What to do -
Set down the first line below and each line after it, ending with the one that holds "remove fast-cgi support". Pictures do not belong in the copy.

── Task material

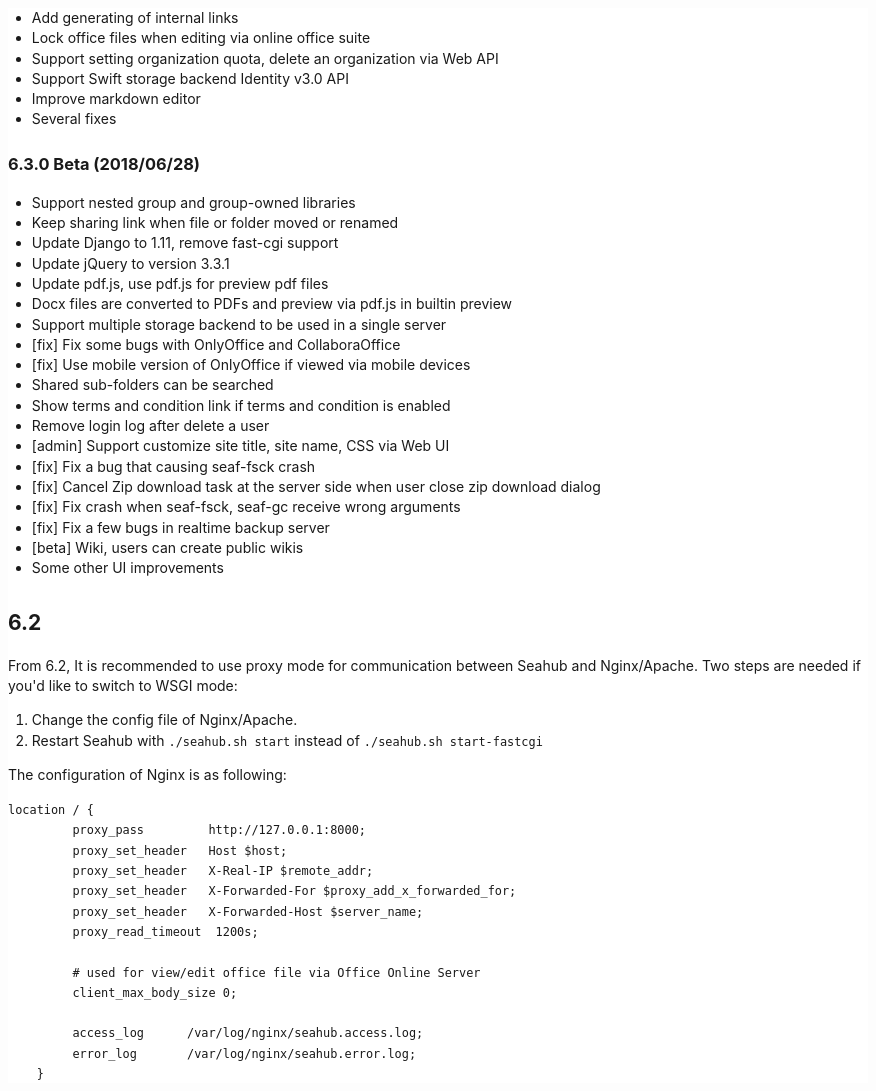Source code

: * Add generating of internal links
* Lock office files when editing via online office suite
* Support setting organization quota, delete an organization via Web API
* Support Swift storage backend Identity v3.0 API
* Improve markdown editor
* Several fixes

### 6.3.0 Beta (2018/06/28)

* Support nested group and group-owned libraries
* Keep sharing link when file or folder moved or renamed
* Update Django to 1.11, remove fast-cgi support
* Update jQuery to version 3.3.1
* Update pdf.js, use pdf.js for preview pdf files
* Docx files are converted to PDFs and preview via pdf.js in builtin preview
* Support multiple storage backend to be used in a single server
* \[fix] Fix some bugs with OnlyOffice and CollaboraOffice
* \[fix] Use mobile version of OnlyOffice if viewed via mobile devices
* Shared sub-folders can be searched
* Show terms and condition link if terms and condition is enabled
* Remove login log after delete a user
* \[admin] Support customize site title, site name, CSS via Web UI
* \[fix] Fix a bug that causing seaf-fsck crash
* \[fix] Cancel Zip download task at the server side when user close zip download dialog
* \[fix] Fix crash when seaf-fsck, seaf-gc receive wrong arguments
* \[fix] Fix a few bugs in realtime backup server
* \[beta] Wiki, users can create public wikis
* Some other UI improvements

## 6.2

From 6.2, It is recommended to use proxy mode for communication between Seahub and Nginx/Apache. Two steps are needed if you'd like to switch to WSGI mode:

1. Change the config file of Nginx/Apache.
2. Restart Seahub with `./seahub.sh start` instead of `./seahub.sh start-fastcgi`

The configuration of Nginx is as following:

```
location / {
         proxy_pass         http://127.0.0.1:8000;
         proxy_set_header   Host $host;
         proxy_set_header   X-Real-IP $remote_addr;
         proxy_set_header   X-Forwarded-For $proxy_add_x_forwarded_for;
         proxy_set_header   X-Forwarded-Host $server_name;
         proxy_read_timeout  1200s;

         # used for view/edit office file via Office Online Server
         client_max_body_size 0;

         access_log      /var/log/nginx/seahub.access.log;
         error_log       /var/log/nginx/seahub.error.log;
    }

```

────

Result for this task -
Source code

: * Add generating of internal links
* Lock office files when editing via online office suite
* Support setting organization quota, delete an organization via Web API
* Support Swift storage backend Identity v3.0 API
* Improve markdown editor
* Several fixes

### 6.3.0 Beta (2018/06/28)

* Support nested group and group-owned libraries
* Keep sharing link when file or folder moved or renamed
* Update Django to 1.11, remove fast-cgi support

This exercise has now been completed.